As a leading maternity charity, Baby Lifeline has worked with maternity professionals across the country for 40 years helping to support safer maternity care. In recent years there has been a welcome focus on improving maternity care, with a number of high-level national initiatives aimed at reducing the levels of avoidable harm.
Despite this focus, Baby Lifeline believes that more action is needed to address common themes which we still see adversely affecting the safety of maternity services across the country today.
Baby Lifeline welcomes today’s announcement that the Health and Social Care Committee is opening an inquiry into maternity safety in England. The Safety of Maternity Services in England inquiry will examine evidence relating to ongoing concerns despite the substantial amount of work carried out in recent years.
- Many of the themes highlighted in high profile maternity investigations are not isolated to the individual trusts but are likely to be more widespread.
- Systemic issues relating to maternity safety need to be understood at a national level to initiate rapid change, improve patient safety, and prevent future “scandals”.
- The Care Quality Commission (CQC) inspections of maternity services have found that issues identified in the Morecambe Bay Investigation (The 2015 Kirkup Report) are still affecting maternity care today.
As one of the leading charities working to improve maternity safety, we work closely with frontline maternity professionals who strive to do their utmost to provide the safest care possible; however, it is clear that there are a number of factors within the culture and system that must change to improve patient safety and support frontline professionals better.
Repeated National Themes
We have seen certain maternity units in the news recently where poor care has been reported by hundreds of families. Leaked and published investigation reports have revealed some themes:
- A lack of appropriate or timely escalation, communication and teamwork when mums and babies need extra support.
- A coverup culture, where mistakes are not acknowledged or learned from.
- Issues with the interpretation of the fetal heartbeat.
- Failure to listen to families when they voice concerns.
Sadly, these are not unique to these trusts or indeed new. The CQC highlighted that “….the issues identified in the 2015 Kirkup report – staff not having the right skills or knowledge; poor working relationships between obstetricians, midwives and neonatologists; poor risk assessments; and failures to ensure that there is an investigation and learning from when things go wrong – are still affecting the safety of maternity care today”.
Similar identified issues can be found in the work by the Healthcare Safety Investigation Branch (HSIB), whose purpose is to improve patient safety through effective and independent investigations. And by the Royal College of Obstetricians and Gynaecologists ‘Each Baby Counts’ work, which looks at the care of babies born with severe brain injuries acquired at birth or sadly died.
What Needs to Happen?
We hope that this inquiry can look carefully at the issues we know are crucial to safe maternity care, with the aim of preventing future avoidable harm and improving patient safety.
Areas for the Investigation to Consider
- Why previous recommendations from reports investigating deaths and injuries in maternity have not yet been implemented; for example, the Morecambe Bay Investigation five years ago.
- The gaps in high-quality training to support staff in providing safe care.
- Promoting multi-professional working, communication and collaboration between different maternity professionals.
- The defensive and closed approach that seems to typify how some healthcare organisations respond to problems – this approach inhibits learning.
- The lack of standardisation in guidance and approach in key areas; for example, fetal monitoring and CTG interpretation, which are often cited as a national issue.

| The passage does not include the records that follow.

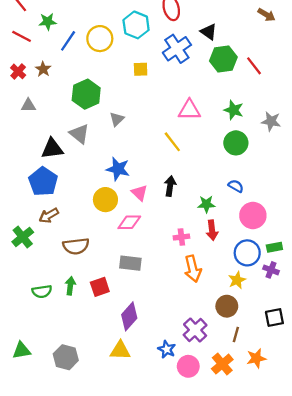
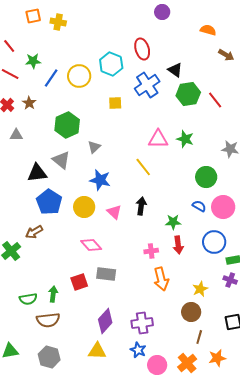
green star: (234, 110) -> (185, 139), moved
green circle: (236, 143) -> (206, 177), moved
blue star: (118, 169) -> (100, 180), moved
blue pentagon: (43, 181) -> (49, 202), moved
yellow circle: (105, 200) -> (84, 207), moved
pink circle: (253, 215) -> (223, 207), moved
pink diamond: (129, 222) -> (91, 245), moved, turned 50
brown semicircle: (76, 246) -> (48, 320), moved
blue circle: (247, 253) -> (214, 242), moved
red square: (100, 287) -> (79, 282), moved
purple cross: (195, 330) -> (142, 323), moved, turned 35

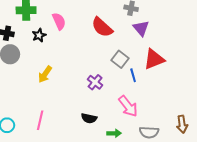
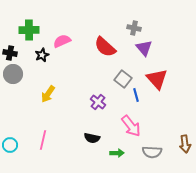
pink semicircle: (59, 21) -> (62, 41), turned -90
red triangle: (154, 59) -> (157, 79), turned -50

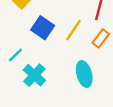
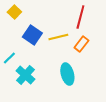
yellow line: (74, 30) -> (58, 37), turned 42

- How organisations investigate and learn from avoidable harm and how identified lessons are shared across the system to prevent future harm.
- What changes could be made to the civil litigation system to ensure that legal processes do not inhibit learning processes.
- Improving the quality, collection and analysis of data around maternity safety – so that significant service problems can be reliably flagged up earlier, without the need for harmed families to campaign to raise awareness major problems.
Funding for Training
Last year, Baby Lifeline joined forces with the Independent newspaper to campaign for the government to take urgent action on maternity safety – including the urgent need to provide funding to support high quality multi-professional training. This is something which is frequently included in report recommendations, and our own research has shown significant variation between trusts. The main barriers to providing this training were highlighted by the frontline to be related to staffing and funding.
Judy Ledger, CEO & Founder of Baby Lifeline supports the investigation:
“We owe it to mothers, babies and healthcare professionals to take urgent stock of where we are with maternity safety, review the actions already being taken to make progress, and take steps to address any gaps and increase the pace of change needed.
Baby Lifeline believes that there is an urgent need to better understand these issues and take action to ensure changes are made to prevent a cycle of repeated scandals. We look forward to contributing to the Health and Social Care Committee inquiry.”